§ **Text for analysis**:

1.  Matter-Eater Lad by Guided by Voices.  A song about an obscure Legion of Super Heroes character.
2.  Superman by R.E.M. I am Superman and I can do anything.
3.  Ghost Rider by Suicide.  Also covered by Henry Rollins for the soundtrack of The Crow.

4.  Can U Dig It?  by Pop Will Eat Itself.  We dig Marvel and D.C., Bruce Wayne auf weidersehn, Alan Moore knows the score.
5.  Waiting for a Superman by The Flaming Lips.  Song about the heavy burden of being Superman.  Also covered by Iron and Wine.
6.  I Am the Law by Anthrax.  Every time I think of Judge Dredd, I think of Sylvester Stallone mumbling "I am the law."

§ **What this exercise asks**:
A: Answer these questions using the list of comic-book songs above:
(i) Which band recorded "Matter-Eater Lad"?
(ii) Who covered "Ghost Rider" for the soundtrack of The Crow?
(iii) Besides The Flaming Lips, who covered "Waiting for a Superman"?
B: Reproduce word for word the part of the list of comic-book songs starting at "1.  Matter-Eater Lad by Guided" and ending at "of The Crow.".
C: Extend the list of comic-book songs by writing what comes after its last entry.

§ **Given information**:
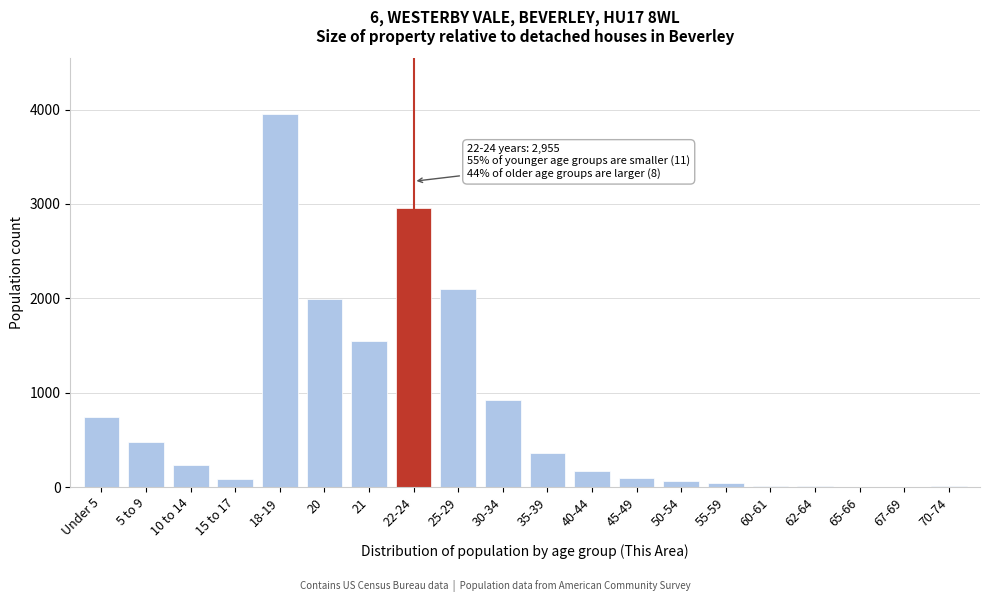

The value at 30-34 is 381. True or false?

False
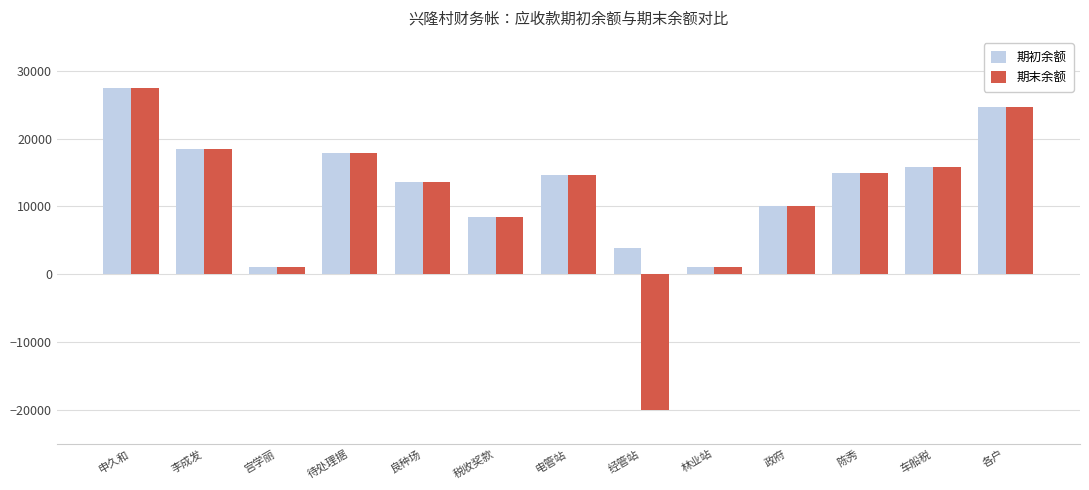

Read the 期末余额 value at 车船税.

15864.0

§ **Task-by-task answers**:
A:
(i) Guided by Voices
(ii) Henry Rollins
(iii) Iron and Wine

B:
1.  Matter-Eater Lad by Guided by Voices.  A song about an obscure Legion of Super Heroes character.
2.  Superman by R.E.M. I am Superman and I can do anything.
3.  Ghost Rider by Suicide.  Also covered by Henry Rollins for the soundtrack of The Crow.

C:
7.  That's Really Super, Supergirl by XTC.  That's really super, supergirl, how you're changing all the world's weather, but you couldn't put us back together.
8. Flash Gordon by Queen.  Theme song to one of the cheesiest and campiest movies ever.
9. DC Comics and Chocolate Milkshake by Art Brut.  Because sometimes nothing is ever as good as a good comic book and a milkshake together.

So go out and buy/borrow some comic books, listen to music and be inspired.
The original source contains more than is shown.